The best example is the establishment of a Geomun Oreum trekking course, which was selected as one of the best 20 eco tour programs in April, 2009 by the Ministry of Environment, Korea. The trekking course draws a growing number of visitors wanting to understand its geological features and eco diversity while taking in its beauty.
Increased support from the central government Its designation serves as a momentum for significantly increased support from the central government, Last year alone, approximately $10 million worth of central government funds were granted to help promote multiple conservation projects and activities. The major projects include the land purchase of adjacent areas of UNESCO-endowed sites and the construction of the World Natural Heritage Center, serving to protect those sites. A broad range of research and monitoring activities are also being carried out to maintain such harmony between development and conservation.
A series of events to commemorate its 2nd anniversary Jeju government is coordinating a two-month long series of events from June to August to celebrate the coveted designation.
Events include; The 1.2 km areas of Manjang cave which has not been accessible were open to the public for one week only, from June 22 to 28. The temporary permits to the cave were provided for viewing and scientific research. Hidden, majestic beauty of the Manjang cave was unveiled, capturing visitors imagination.
The 1st International Jeju World Natural Heritage Photograph Competition started May 1 and ran through June 1 under the title “Embrace Jeju Island.” A total of 1,272 photos by 286 contestants were submitted and winners were announced on June 16. There was also a contest to to create memorable, creative Jeju World Natural Heritage souvenirs. Award-winning photos and souvenirs will be actively promoted through online and offline exhibitions beginning in July.
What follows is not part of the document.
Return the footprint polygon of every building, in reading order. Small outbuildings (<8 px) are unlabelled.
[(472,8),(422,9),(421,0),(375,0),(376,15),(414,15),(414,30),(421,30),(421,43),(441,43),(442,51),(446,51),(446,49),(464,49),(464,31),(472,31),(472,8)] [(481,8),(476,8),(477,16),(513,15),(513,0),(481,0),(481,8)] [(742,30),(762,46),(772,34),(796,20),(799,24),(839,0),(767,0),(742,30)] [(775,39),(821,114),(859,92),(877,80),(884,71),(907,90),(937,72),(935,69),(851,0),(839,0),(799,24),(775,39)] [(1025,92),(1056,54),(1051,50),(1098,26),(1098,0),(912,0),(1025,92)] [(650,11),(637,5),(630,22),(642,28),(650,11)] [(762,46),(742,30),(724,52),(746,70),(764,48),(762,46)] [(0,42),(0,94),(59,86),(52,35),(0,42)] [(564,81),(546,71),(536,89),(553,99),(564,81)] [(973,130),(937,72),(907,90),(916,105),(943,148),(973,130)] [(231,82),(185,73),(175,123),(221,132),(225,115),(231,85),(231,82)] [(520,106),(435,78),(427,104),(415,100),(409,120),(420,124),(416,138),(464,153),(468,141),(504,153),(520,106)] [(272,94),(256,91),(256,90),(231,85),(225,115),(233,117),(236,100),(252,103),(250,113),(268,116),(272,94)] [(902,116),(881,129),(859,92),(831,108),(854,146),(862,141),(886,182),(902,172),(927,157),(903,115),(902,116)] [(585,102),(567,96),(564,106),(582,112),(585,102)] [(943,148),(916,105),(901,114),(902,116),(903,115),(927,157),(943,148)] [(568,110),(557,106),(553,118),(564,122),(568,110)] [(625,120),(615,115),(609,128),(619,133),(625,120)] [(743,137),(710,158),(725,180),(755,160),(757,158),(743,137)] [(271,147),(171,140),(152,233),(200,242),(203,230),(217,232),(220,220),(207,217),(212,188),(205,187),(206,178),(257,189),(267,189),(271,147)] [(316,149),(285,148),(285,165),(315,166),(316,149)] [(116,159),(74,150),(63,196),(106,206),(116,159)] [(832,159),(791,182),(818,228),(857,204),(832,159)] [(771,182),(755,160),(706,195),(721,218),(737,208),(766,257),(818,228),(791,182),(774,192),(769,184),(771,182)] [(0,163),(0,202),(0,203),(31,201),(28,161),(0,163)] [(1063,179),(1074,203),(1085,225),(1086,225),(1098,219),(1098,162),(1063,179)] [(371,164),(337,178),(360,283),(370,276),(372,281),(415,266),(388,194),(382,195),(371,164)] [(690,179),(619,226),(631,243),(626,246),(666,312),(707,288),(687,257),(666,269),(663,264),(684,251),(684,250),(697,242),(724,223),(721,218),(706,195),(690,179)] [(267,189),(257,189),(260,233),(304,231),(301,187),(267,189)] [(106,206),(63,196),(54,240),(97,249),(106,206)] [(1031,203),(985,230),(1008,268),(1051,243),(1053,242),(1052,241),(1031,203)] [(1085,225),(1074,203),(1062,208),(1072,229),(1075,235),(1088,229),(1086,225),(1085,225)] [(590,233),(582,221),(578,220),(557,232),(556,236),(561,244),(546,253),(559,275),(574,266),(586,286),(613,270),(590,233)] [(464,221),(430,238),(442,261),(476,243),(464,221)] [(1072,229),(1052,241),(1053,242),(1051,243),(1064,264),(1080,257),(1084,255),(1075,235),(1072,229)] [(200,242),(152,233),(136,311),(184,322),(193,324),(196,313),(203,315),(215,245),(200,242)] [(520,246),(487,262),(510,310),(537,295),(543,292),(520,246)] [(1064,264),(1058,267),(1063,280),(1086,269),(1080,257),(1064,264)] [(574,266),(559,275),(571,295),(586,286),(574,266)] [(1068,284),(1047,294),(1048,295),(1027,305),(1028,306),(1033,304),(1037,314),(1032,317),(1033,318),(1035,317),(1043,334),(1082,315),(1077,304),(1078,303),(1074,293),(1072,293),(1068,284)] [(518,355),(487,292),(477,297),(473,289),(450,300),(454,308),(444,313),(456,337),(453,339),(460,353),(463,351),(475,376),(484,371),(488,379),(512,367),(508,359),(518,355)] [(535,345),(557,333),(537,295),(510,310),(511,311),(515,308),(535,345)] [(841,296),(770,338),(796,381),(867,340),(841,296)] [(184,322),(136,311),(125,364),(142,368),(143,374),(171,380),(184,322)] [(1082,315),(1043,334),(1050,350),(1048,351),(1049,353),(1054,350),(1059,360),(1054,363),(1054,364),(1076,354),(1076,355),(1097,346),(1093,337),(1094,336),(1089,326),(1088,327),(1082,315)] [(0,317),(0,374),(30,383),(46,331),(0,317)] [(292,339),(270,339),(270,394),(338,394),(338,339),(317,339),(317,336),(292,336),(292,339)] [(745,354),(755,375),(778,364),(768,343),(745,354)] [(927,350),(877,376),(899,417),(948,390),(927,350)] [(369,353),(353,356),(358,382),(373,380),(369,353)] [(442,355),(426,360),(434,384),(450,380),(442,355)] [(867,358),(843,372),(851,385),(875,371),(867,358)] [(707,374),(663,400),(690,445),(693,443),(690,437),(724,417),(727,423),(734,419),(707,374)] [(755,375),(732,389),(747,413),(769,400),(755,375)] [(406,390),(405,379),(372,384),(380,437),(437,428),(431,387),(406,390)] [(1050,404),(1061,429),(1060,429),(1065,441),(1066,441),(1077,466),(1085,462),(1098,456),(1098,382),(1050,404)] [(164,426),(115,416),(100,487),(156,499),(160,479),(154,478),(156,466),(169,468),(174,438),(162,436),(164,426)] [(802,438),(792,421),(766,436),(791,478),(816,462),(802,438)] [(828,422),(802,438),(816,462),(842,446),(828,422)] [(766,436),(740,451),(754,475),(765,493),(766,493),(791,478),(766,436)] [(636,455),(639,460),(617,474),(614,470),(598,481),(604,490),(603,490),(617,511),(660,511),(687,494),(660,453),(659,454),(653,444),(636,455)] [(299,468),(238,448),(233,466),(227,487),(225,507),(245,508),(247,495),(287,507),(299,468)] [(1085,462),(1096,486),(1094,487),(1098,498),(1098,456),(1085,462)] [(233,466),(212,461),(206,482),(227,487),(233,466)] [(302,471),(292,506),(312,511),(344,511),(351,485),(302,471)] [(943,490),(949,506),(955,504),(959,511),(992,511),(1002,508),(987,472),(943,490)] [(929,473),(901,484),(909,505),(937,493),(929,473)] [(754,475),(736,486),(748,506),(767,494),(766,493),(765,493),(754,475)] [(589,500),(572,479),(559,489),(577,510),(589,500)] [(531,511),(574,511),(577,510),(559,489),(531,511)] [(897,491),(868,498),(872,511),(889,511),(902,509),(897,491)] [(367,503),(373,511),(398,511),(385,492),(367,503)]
Throughout July as summer vacation season shifts into high gear, the World Natural Heritage Management Office is holding a travel essay contest which will highlight the best experiences or memories of traveling the World Natural Heritage sites. The contest is open to locals and tourists alike, and essays should be submitted online only. In addition, the 2009 Geomun Oreum trekking competition, a World Natural Heritage Summer Camp for students and teachers, and a tourist satisfaction survey are all planned for August.